Lawyers for Najib Razak have filed a petition with the U.N. Working Group on Arbitrary Detention, claiming “rushed justice.”

Imprisoned Former Malaysian PM Turns to UN in Bid for Freedom

Former Malaysian Prime Minister Najib Razak, who is currently serving a 12-year prison sentence for corruption.

Credit: Depositphotos

Malaysia’s former Prime Minister Najib Razak is turning to the United Nations in a bid to spring himself from prison, five months after beginning a 12-year prison sentence for his role in the 1MDB corruption scandal.

Najib’s lead lawyer Shafee Abdullah said yesterday that the disgraced former leader, who served in office from 2009 to 2018, said that his team had filed a petition with the U.N. Working Group on Arbitrary Detention (UNWGAD), requesting his release or a retrial of his corruption case.

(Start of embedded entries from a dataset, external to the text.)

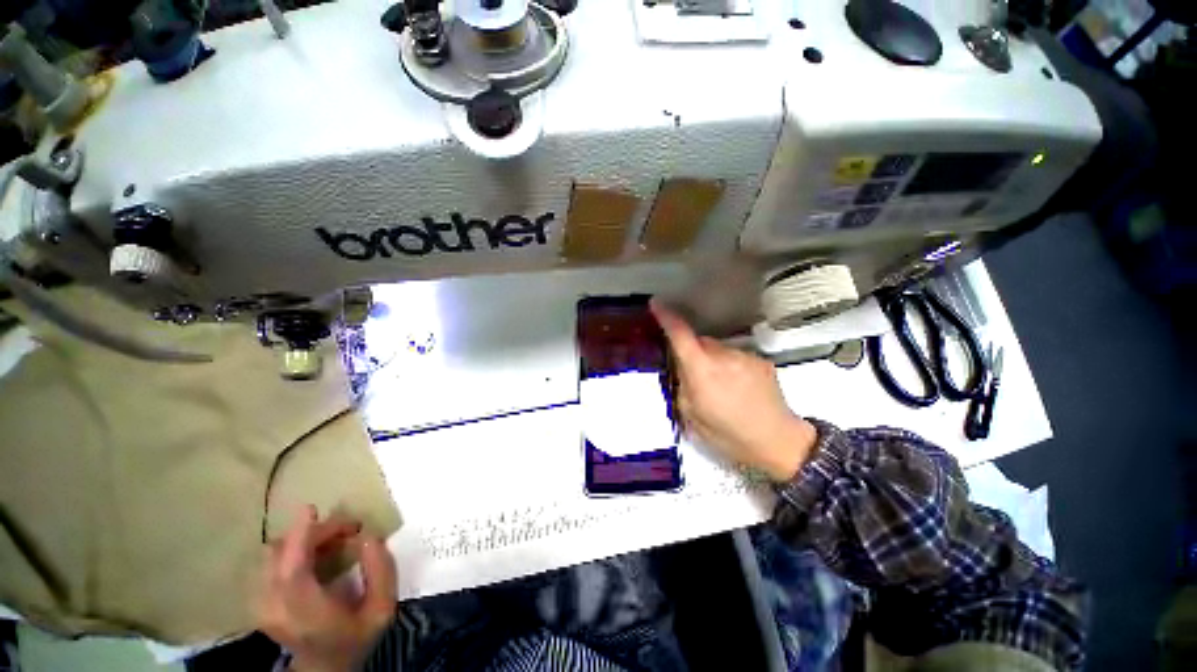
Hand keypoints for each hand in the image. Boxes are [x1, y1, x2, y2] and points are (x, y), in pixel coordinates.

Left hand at [258, 506, 396, 671]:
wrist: (325, 667)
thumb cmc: (355, 637)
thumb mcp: (382, 609)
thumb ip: (381, 571)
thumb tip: (369, 537)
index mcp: (304, 609)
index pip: (292, 565)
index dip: (299, 535)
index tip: (311, 509)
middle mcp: (274, 605)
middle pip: (282, 552)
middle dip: (314, 533)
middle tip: (348, 531)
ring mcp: (261, 604)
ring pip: (273, 554)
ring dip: (302, 540)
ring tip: (332, 543)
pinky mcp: (258, 600)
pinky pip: (270, 562)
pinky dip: (292, 549)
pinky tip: (314, 555)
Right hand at [652, 301, 817, 481]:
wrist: (778, 442)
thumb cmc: (728, 435)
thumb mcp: (691, 416)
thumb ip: (681, 385)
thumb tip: (679, 367)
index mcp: (702, 371)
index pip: (680, 335)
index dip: (666, 317)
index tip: (656, 303)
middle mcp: (723, 356)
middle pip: (699, 342)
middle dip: (692, 352)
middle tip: (692, 376)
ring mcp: (745, 356)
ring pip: (718, 348)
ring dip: (712, 360)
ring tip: (719, 387)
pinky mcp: (760, 360)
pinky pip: (735, 355)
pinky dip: (729, 365)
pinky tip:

UNWGAD is a body of independent human rights experts tasked with investigating cases of arbitrary arrest and detention.

According to a report by Malaysia Now, Shafee told reporters that in dismissing Najib’s appeal against his conviction in August, the Federal Court “failed to accord him a reasonable opportunity to argue his case and denied his lawyers adequate time to prepare it.” He said that the final days of Najib’s appeal, during which time the former leader discharged and replaced his entire defense team, had amounted to “rushed justice.”

“The court did not allow his defense team even to make submissions in the appeal against his sentence of 12 years’ imprisonment,” Shafee added. “In essence, Najib had been sent to jail without the opportunity to defend himself at the Federal Court.”

In August, Malaysia’s top court upheld a 2020 graft conviction and 12-year prison sentence linked to the looting of the 1MDB state fund, stating that his appeal was “devoid of any merits.” This earlier ruling had found him guilty of abuse of power, criminal breach of trust, and money laundering for illegally receiving $9.4 million from SRC International, a former unit of 1MDB.

The UNGWAD cannot rule on Najib’s guilt or innocence, but if it finds that the trial was unfair, it could bring pressure to bear on the Malaysian judiciary to reopen the case.

While it can be expected that Najib’s legal team seeking to pursue every last legal avenue, however unlikely, to secure his release, crying foul to the U.N. body on arbitrary detention can only be described as an act of breathtaking cynicism.

UNGWAD, after all, is the very same U.N. body that expressed its concerns about the Najib administration’s own gaming of the judiciary, including its imprisonment on politically motivated sodomy charges of opposition leader (and now prime minister) Anwar Ibrahim. In mid-2015, Anwar filed a complaint to UNWGAD, which subsequently issued an opinion describing Anwar’s detention as “arbitrary” and calling for his immediate release. It said Anwar’s treatment in prison had violated international prohibitions against “torture or other cruel, inhuman or degrading treatment.” Anwar ended up serving three years of a five-year sentence, before being released in 2018.

The implied parallel between Najib’s plight and that of Anwar, who was widely viewed as a “prisoner of conscience” interned for the political convenience of those in power, will no doubt rankle with many Malaysians.

That said, the move does have a definite whiff of desperation, given that Najib has exhausted all of the available means of domestic appeal. But whether or not the U.N. body accepts the submission of his lawyers, the issue in question could scarcely be more important: Whether those with wealth and power in Malaysia are truly subject to the law.